# Ijust2 mini



## Nailedit77 (22/5/16)

Has anyone got stock of the ijust2 mini?

Reactions: Like 1


----------



## Clouds4Days (22/5/16)

Hi bud if im not mistake vape cartel had


----------



## Clouds4Days (22/5/16)

Here you go 

http://www.vapecartel.co.za/collections/mod-devices/products/ijust2-mini-starter-kit

Reactions: Like 1


----------



## Nailedit77 (22/5/16)

Shot bud, actually looking for mod only. Found a shop that has the normal ijust2 mod for R190... so might just get another one of those. But the mini would be even more perfect for stealth vape

Reactions: Like 1


----------



## Clouds4Days (22/5/16)

Sickboy77 said:


> Shot bud, actually looking for mod only. Found a shop that has the normal ijust2 mod for R190... so might just get another one of those. But the mini would be even more perfect for stealth vape



Thats a good price. Where did you find them bud?


----------



## Clouds4Days (22/5/16)

Im looking for something as a backup to carry around and that just might work. I was stupid to get rid off my ijust2 . now im contemplating on getting a ego aio but im a DTL vaper.


----------



## OnePowerfulCorsa (22/5/16)

The price of the iJust 2 mini just doesn't justify the purchase over a full iJust 2 or even a Pico. I hear the AIO with the 0.5ohm Cubis coil works best. I know my iJust 2 button will one day give up so I need to look for a suitable replacement carry on. 

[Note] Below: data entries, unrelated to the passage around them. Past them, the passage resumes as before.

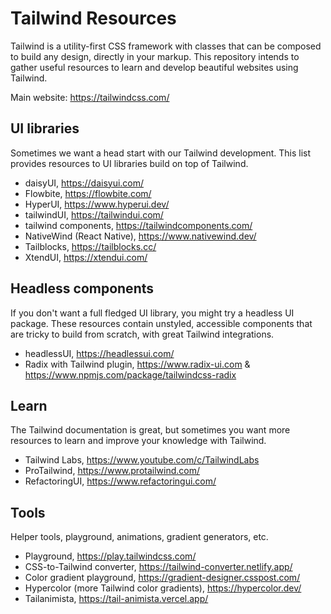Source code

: # Tailwind Resources

Tailwind is a utility-first CSS framework with classes that can be composed to build any design, directly in your markup. This repository intends to gather useful resources to learn and develop beautiful websites using Tailwind.

Main website: https://tailwindcss.com/

## UI libraries

Sometimes we want a head start with our Tailwind development. This list provides resources to UI libraries build on top of Tailwind.

- daisyUI, https://daisyui.com/
- Flowbite, https://flowbite.com/
- HyperUI, https://www.hyperui.dev/
- tailwindUI, https://tailwindui.com/
- tailwind components, https://tailwindcomponents.com/
- NativeWind (React Native), https://www.nativewind.dev/
- Tailblocks, https://tailblocks.cc/
- XtendUI, https://xtendui.com/

## Headless components

If you don't want a full fledged UI library, you might try a headless UI package. These resources contain unstyled, accessible components that are tricky to build from scratch, with great Tailwind integrations.

- headlessUI, https://headlessui.com/
- Radix with Tailwind plugin, https://www.radix-ui.com & https://www.npmjs.com/package/tailwindcss-radix

## Learn

The Tailwind documentation is great, but sometimes you want more resources to learn and improve your knowledge with Tailwind.

- Tailwind Labs, https://www.youtube.com/c/TailwindLabs
- ProTailwind, https://www.protailwind.com/
- RefactoringUI, https://www.refactoringui.com/

## Tools

Helper tools, playground, animations, gradient generators, etc.

- Playground, https://play.tailwindcss.com/
- CSS-to-Tailwind converter, https://tailwind-converter.netlify.app/
- Color gradient playground, https://gradient-designer.csspost.com/
- Hypercolor (more Tailwind color gradients), https://hypercolor.dev/
- Tailanimista, https://tail-animista.vercel.app/
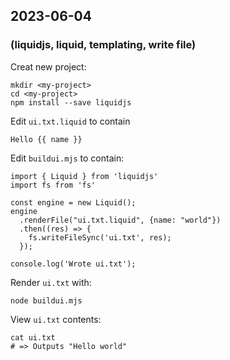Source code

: ## 2023-06-04  
### (liquidjs, liquid, templating, write file)  
  
Creat new project:  
  
    mkdir <my-project>  
    cd <my-project>  
    npm install --save liquidjs  
  
Edit `ui.txt.liquid` to contain  
  
    Hello {{ name }}  
  
Edit `buildui.mjs` to contain:  
  
    import { Liquid } from 'liquidjs'  
    import fs from 'fs'  
      
    const engine = new Liquid();  
    engine  
      .renderFile("ui.txt.liquid", {name: "world"})  
      .then((res) => {  
        fs.writeFileSync('ui.txt', res);  
      });  
  
    console.log('Wrote ui.txt');  
  
Render `ui.txt` with:  
  
    node buildui.mjs  
  
View `ui.txt` contents:  
  
    cat ui.txt  
    # => Outputs "Hello world"  
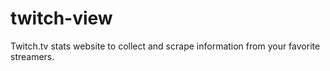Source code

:# twitch-view
Twitch.tv stats website to collect and scrape information from your favorite streamers.
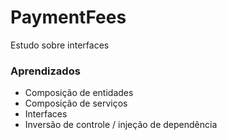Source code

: # PaymentFees
Estudo sobre interfaces

### Aprendizados

- Composição de entidades
- Composição de serviços
- Interfaces
- Inversão de controle / injeção de dependência
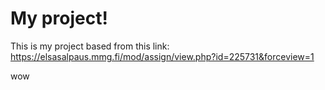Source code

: # My project!

This is my project based from this link: https://elsasalpaus.mmg.fi/mod/assign/view.php?id=225731&forceview=1

wow
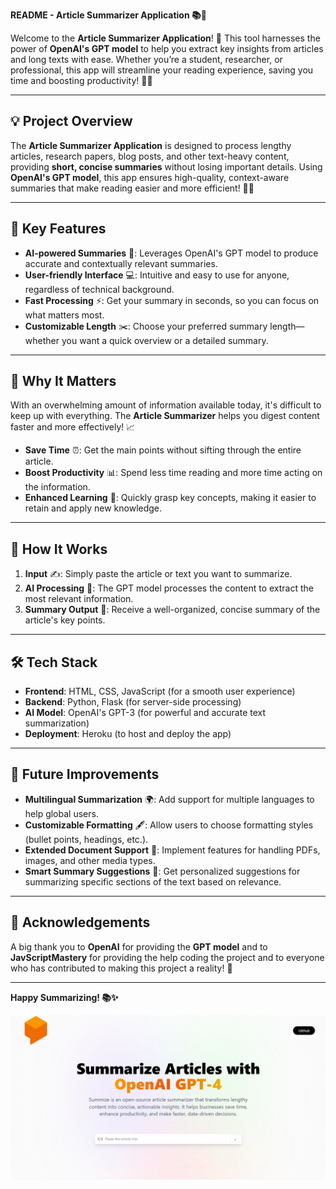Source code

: **README - Article Summarizer Application 📚🤖**

Welcome to the **Article Summarizer Application**! 🎉 This tool harnesses the power of **OpenAI's GPT model** to help you extract key insights from articles and long texts with ease. Whether you’re a student, researcher, or professional, this app will streamline your reading experience, saving you time and boosting productivity! 🚀✨

---

## 💡 **Project Overview**

The **Article Summarizer Application** is designed to process lengthy articles, research papers, blog posts, and other text-heavy content, providing **short, concise summaries** without losing important details. Using **OpenAI's GPT model**, this app ensures high-quality, context-aware summaries that make reading easier and more efficient! 📑✅

---

## 🎯 **Key Features**

- **AI-powered Summaries** 🤖: Leverages OpenAI's GPT model to produce accurate and contextually relevant summaries.
- **User-friendly Interface** 💻: Intuitive and easy to use for anyone, regardless of technical background.
- **Fast Processing** ⚡: Get your summary in seconds, so you can focus on what matters most.
- **Customizable Length** ✂️: Choose your preferred summary length—whether you want a quick overview or a detailed summary.

---

## 🌟 **Why It Matters**

With an overwhelming amount of information available today, it's difficult to keep up with everything. The **Article Summarizer** helps you digest content faster and more effectively! 📈 

- **Save Time** ⏰: Get the main points without sifting through the entire article.
- **Boost Productivity** 📊: Spend less time reading and more time acting on the information.
- **Enhanced Learning** 📖: Quickly grasp key concepts, making it easier to retain and apply new knowledge.

---

## 🚀 **How It Works**

1. **Input** ✍️: Simply paste the article or text you want to summarize.
2. **AI Processing** 🤖: The GPT model processes the content to extract the most relevant information.
3. **Summary Output** 📝: Receive a well-organized, concise summary of the article's key points.

---

## 🛠️ **Tech Stack**

- **Frontend**: HTML, CSS, JavaScript (for a smooth user experience)
- **Backend**: Python, Flask (for server-side processing)
- **AI Model**: OpenAI's GPT-3 (for powerful and accurate text summarization)
- **Deployment**: Heroku (to host and deploy the app)

---

## 💬 **Future Improvements**

- **Multilingual Summarization** 🌍: Add support for multiple languages to help global users.
- **Customizable Formatting** 🖋️: Allow users to choose formatting styles (bullet points, headings, etc.).
- **Extended Document Support** 📄: Implement features for handling PDFs, images, and other media types.
- **Smart Summary Suggestions** 🤔: Get personalized suggestions for summarizing specific sections of the text based on relevance.

---

## 🙏 **Acknowledgements**

A big thank you to **OpenAI** for providing the **GPT model** and to **JavScriptMastery** for providing the help coding the project and to everyone who has contributed to making this project a reality! 🎉

---
**Happy Summarizing! 📚✨**

![Preview](Summarize%20AI%20Pro.png)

Sent from my iPhone using Tapatalk


----------



## Clouds4Days (22/5/16)

Yeah just orderd a pico yesterday i cant wait to get it after hearing all the good reviews. Planning on using it to carry everyday to work.


----------



## RIEFY (22/5/16)

Too cute








Sent from my iPhone using Tapatalk

Reactions: Like 2 | Agree 1


----------



## Clouds4Days (22/5/16)

Nice one. @RIEFY that is actually gonnabe the exact setup im gonna run.i ordered the grey pico though.


----------



## RIEFY (22/5/16)

It's a awesome run around setup with good battery life


Sent from my iPhone using Tapatalk

Reactions: Like 1


----------



## Nailedit77 (22/5/16)

Clouds4Days said:


> Thats a good price. Where did you find them bud?


Eciginn

Reactions: Thanks 1


----------



## OnePowerfulCorsa (25/5/16)

Vapor CoCo said:


> The best ohm for Ego AIO is Cubis BF SS316 Coil 0.6ohm, haha~ well 0.5~1.0ohm all workable, but 0.6ohm is the best one.



I have one with the 0.5ohm Cubis coil and I must say it is not bad at all. Flavour is slightly muted but no biggy as I am using it for my strong menthols only.


----------



## Nailedit77 (25/5/16)

Back to the topic... Anyone have stock of just2 mini?


----------